Transsexuals are to be allowed to marry in their adopted gender and apply for new birth certificates, under proposals announced by the government on Friday.
Marriages involving transsexuals are not legal in the UK
But in a concession to conservative elements of the Anglican Church, priests will be able to refuse to marry a couple if one of the partners is a transsexual.
Claire McNab, of campaign group Press For Change, said the proposals would end the "legal nightmare" currently faced by transsexuals.
The move would also end Britain's status - alongside Albania, Andorra and the Irish Republic - as one of only four European countries to refuse transsexuals permission to alter their sex on birth certificates.
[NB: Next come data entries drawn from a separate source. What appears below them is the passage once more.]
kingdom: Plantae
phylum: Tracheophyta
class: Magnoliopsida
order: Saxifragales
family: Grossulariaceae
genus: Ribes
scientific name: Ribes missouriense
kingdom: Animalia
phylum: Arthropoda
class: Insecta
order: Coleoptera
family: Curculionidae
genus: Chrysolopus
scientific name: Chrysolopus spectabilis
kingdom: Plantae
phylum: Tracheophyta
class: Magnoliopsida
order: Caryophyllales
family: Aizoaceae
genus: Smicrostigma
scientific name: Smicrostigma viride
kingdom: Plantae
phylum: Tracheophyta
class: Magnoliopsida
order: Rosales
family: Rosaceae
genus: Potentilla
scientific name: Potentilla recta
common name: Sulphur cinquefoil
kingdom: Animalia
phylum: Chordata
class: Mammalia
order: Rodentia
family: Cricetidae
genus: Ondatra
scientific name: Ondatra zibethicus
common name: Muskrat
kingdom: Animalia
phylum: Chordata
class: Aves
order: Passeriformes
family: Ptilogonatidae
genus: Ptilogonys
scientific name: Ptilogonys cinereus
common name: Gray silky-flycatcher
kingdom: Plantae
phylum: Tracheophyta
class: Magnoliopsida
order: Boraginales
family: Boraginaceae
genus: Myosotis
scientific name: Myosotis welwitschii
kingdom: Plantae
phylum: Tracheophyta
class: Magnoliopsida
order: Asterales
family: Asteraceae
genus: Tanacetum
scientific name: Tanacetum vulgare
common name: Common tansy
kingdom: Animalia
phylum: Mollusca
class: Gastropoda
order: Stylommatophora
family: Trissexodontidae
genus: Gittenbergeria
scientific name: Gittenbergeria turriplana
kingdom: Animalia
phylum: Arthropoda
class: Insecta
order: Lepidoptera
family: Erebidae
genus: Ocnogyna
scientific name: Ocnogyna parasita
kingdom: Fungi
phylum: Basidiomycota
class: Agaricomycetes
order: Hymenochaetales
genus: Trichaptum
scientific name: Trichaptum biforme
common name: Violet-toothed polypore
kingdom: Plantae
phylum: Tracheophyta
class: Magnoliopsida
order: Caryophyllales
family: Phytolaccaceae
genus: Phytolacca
The draft Gender Recognition Bill was published exactly one year after a landmark ruling by the European Court of Human Rights that current UK law
breached transsexuals' human rights.
Officials expect 300 people a year to apply for new birth certificates, once a current backlog of 5,000 is cleared.
Under the proposals a new body, the Gender Recognition Panel, will be set up to assess applications for new birth certificates.
Transsexuals will have to meet medical criteria, give a sworn oath that they have lived in their new gender for at least a few years and that they intend to
continue until death.
They are not expected to have actually undergone surgery in order to change their sex in cases of gender dysphoria.
Lord Filkin, Minister at the Department for Constitutional Affairs said most people with the condition wanted to undergo surgery, but many could not because of health concerns.
Lord Filkin said "disquiet" in the Church about the proposals led to the concession allowing priests to refuse to marry a couple.
It will be the first time that the right of an Anglican priest to refuse a marriage has been enshrined in law.
Lord Filkin said: "We recognise that some clergy, particularly some Anglican clergy, currently
have a legal obligation to marry anyone who applies to them.
"We are recognising that and giving them the freedom not to do so if they don't want to."
Ms McNab said the proposals were "carefully considered" and would allow transsexual people the same legal status as everyone else in the
She said: "The Bill will benefit only a few thousand people, but it is an important measure to restore the human rights of a vulnerable minority in our society."
Ms McNabb called for the bill to go before Parliament as soon as possible, adding: "We've waited long enough already."